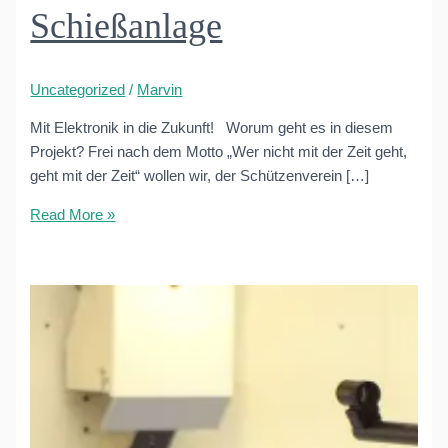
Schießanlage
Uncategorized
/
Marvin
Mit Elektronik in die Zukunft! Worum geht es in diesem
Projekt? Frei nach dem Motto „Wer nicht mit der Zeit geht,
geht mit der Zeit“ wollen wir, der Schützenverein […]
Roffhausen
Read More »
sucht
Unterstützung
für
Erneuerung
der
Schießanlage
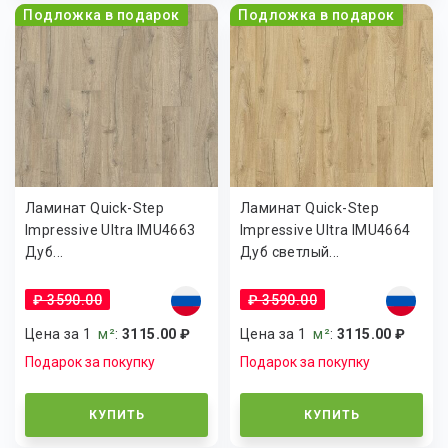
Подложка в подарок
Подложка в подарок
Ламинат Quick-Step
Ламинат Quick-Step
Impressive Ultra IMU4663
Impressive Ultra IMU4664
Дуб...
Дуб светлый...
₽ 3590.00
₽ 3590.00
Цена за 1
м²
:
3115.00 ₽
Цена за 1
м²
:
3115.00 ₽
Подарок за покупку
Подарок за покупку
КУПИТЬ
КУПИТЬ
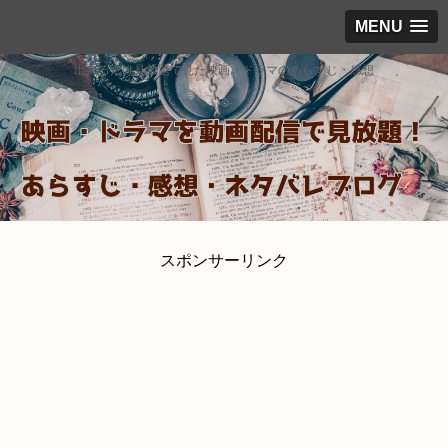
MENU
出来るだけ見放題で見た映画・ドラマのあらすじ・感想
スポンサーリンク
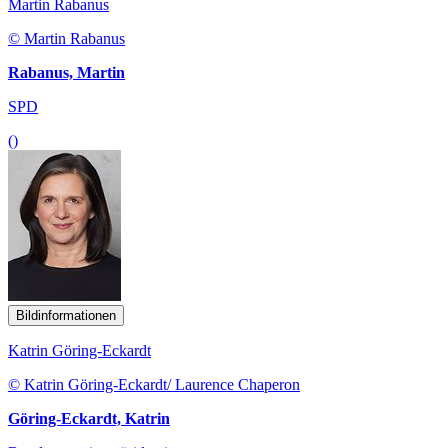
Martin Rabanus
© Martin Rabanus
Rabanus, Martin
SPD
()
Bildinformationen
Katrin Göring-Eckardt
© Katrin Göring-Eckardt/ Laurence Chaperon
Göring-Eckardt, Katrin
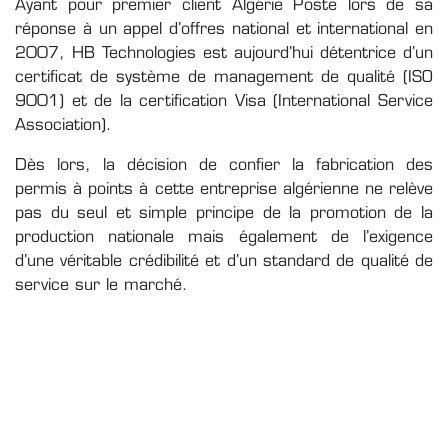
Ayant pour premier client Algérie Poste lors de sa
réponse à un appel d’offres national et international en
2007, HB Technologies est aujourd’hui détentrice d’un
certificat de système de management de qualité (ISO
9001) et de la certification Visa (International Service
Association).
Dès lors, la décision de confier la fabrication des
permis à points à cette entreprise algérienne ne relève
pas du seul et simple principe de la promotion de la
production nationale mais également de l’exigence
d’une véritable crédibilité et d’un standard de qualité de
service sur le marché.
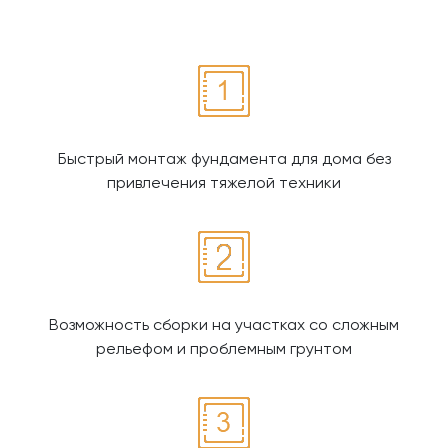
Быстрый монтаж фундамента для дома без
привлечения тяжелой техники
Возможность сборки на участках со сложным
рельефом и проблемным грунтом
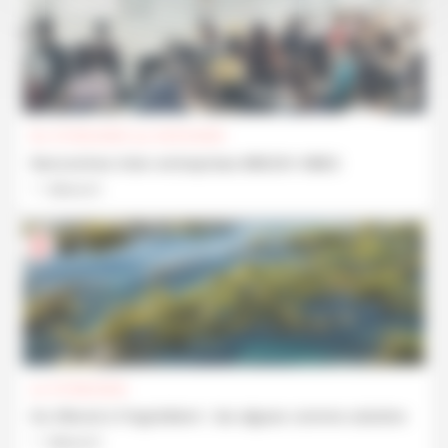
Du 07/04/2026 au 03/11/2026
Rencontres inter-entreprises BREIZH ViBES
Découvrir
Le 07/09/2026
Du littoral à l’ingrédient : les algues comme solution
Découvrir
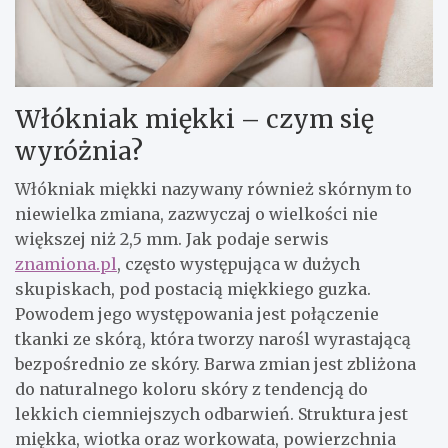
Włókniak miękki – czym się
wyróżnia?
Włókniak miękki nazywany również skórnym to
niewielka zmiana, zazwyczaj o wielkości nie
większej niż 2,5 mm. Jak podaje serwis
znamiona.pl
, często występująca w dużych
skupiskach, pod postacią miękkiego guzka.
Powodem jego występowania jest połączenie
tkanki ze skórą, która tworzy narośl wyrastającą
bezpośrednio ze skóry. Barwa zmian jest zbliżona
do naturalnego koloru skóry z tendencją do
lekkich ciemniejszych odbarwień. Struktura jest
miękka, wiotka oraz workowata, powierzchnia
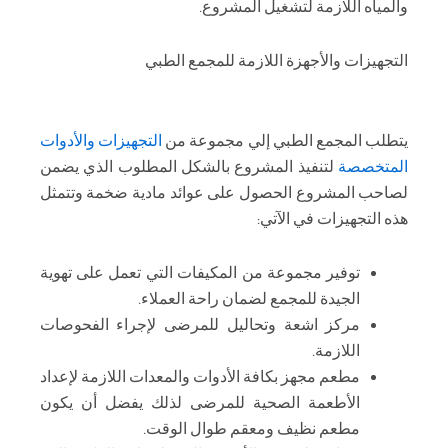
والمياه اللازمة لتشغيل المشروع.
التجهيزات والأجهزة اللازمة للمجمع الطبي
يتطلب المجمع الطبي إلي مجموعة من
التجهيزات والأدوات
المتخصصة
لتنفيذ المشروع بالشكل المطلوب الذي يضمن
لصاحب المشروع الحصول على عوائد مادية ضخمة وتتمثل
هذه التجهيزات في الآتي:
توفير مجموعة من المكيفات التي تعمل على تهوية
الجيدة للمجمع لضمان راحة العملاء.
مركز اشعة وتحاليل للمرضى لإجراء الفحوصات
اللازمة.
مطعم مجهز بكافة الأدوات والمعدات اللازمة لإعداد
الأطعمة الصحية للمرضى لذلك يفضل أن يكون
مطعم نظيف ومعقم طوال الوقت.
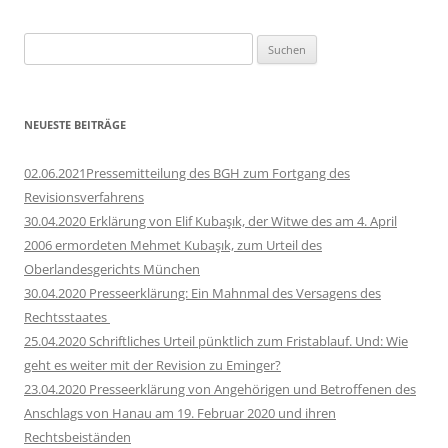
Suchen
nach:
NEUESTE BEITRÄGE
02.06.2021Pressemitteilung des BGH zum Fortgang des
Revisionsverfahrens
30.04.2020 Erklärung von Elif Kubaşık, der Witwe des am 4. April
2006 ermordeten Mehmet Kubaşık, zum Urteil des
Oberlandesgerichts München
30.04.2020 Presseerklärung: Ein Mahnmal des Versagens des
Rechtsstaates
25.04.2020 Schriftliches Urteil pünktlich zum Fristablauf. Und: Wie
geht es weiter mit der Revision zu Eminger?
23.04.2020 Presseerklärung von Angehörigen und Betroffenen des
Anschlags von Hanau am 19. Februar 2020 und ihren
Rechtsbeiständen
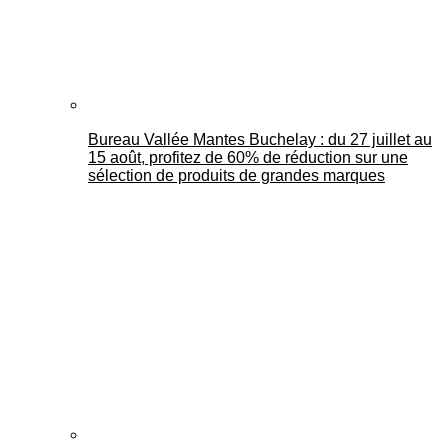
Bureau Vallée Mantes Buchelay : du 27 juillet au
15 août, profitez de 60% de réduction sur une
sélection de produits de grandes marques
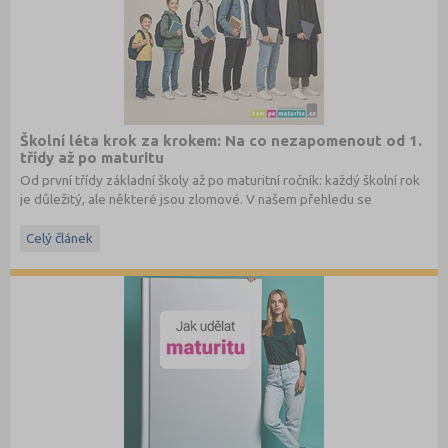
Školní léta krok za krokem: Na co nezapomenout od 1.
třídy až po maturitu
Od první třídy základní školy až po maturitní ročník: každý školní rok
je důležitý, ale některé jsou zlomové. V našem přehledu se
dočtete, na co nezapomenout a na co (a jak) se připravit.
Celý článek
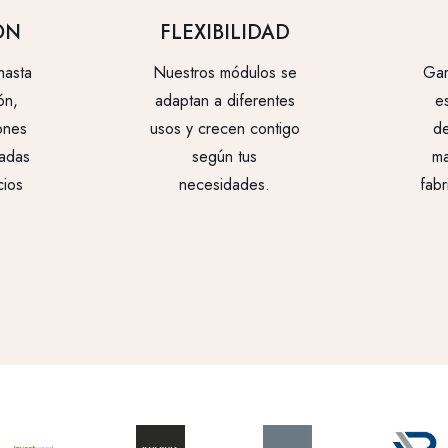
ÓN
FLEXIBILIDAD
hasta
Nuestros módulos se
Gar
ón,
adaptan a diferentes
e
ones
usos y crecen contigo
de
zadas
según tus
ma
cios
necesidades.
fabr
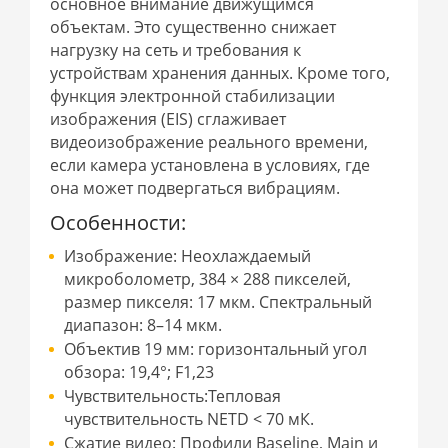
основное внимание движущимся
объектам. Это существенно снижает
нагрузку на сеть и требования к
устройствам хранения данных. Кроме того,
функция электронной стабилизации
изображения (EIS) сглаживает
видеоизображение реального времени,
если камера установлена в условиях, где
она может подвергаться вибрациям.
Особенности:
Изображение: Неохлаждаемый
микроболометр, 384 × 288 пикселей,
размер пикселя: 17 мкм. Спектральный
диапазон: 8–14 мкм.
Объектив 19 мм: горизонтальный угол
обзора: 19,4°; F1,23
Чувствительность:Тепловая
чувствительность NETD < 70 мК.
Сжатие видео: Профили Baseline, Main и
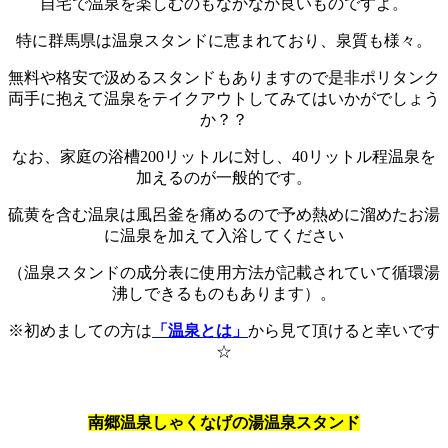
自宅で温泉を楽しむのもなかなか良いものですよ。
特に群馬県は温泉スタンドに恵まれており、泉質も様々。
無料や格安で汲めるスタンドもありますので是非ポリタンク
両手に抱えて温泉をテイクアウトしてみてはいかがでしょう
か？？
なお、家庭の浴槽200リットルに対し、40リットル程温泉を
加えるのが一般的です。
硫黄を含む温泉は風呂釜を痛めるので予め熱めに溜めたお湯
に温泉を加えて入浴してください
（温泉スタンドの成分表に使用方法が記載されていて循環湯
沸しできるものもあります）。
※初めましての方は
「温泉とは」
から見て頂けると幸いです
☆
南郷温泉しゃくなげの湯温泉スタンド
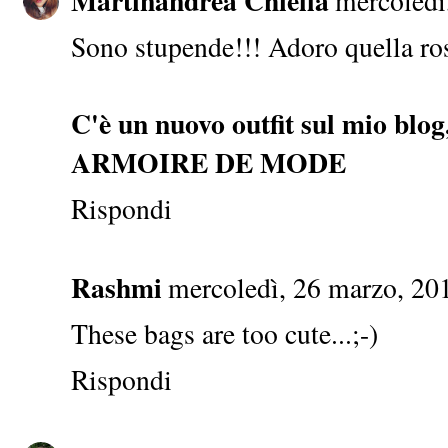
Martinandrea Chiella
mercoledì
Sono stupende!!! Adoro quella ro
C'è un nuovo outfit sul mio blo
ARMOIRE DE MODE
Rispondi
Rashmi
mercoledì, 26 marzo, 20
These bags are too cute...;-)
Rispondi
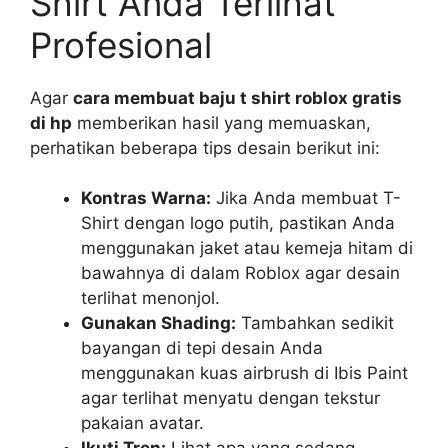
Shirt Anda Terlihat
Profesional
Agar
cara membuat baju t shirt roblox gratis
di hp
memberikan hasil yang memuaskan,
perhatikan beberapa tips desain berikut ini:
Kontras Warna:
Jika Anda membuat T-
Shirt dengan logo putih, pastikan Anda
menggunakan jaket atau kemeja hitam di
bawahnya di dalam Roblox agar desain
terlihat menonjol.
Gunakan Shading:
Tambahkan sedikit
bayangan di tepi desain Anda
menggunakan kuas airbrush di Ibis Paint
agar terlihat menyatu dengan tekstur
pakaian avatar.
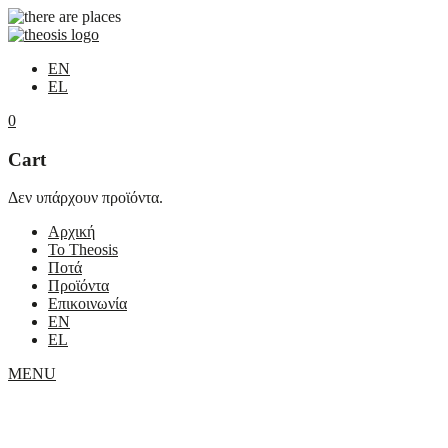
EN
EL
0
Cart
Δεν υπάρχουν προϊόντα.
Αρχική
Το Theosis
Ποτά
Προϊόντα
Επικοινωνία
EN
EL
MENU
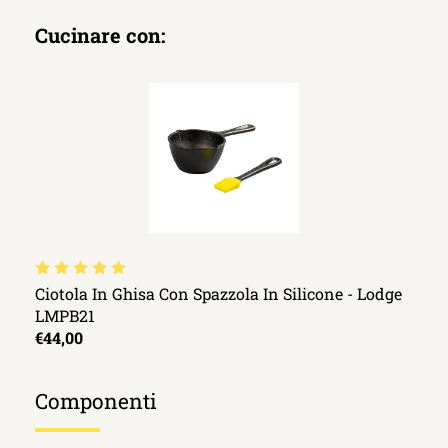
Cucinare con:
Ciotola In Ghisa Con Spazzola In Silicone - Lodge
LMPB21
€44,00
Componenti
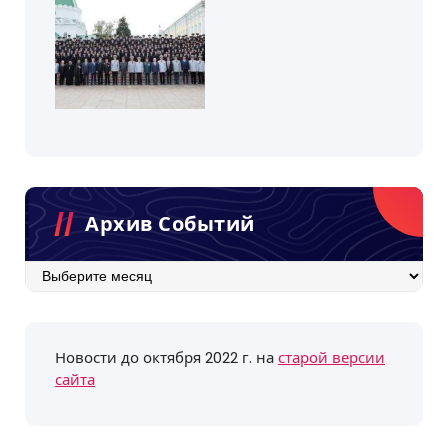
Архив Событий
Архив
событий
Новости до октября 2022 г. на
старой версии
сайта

Exercise details:
Which lines in the records above contain the string "Ultra"? Pick out each one and copy it in full.

Answer box:
Impressive Ultra IMU4663
Impressive Ultra IMU4664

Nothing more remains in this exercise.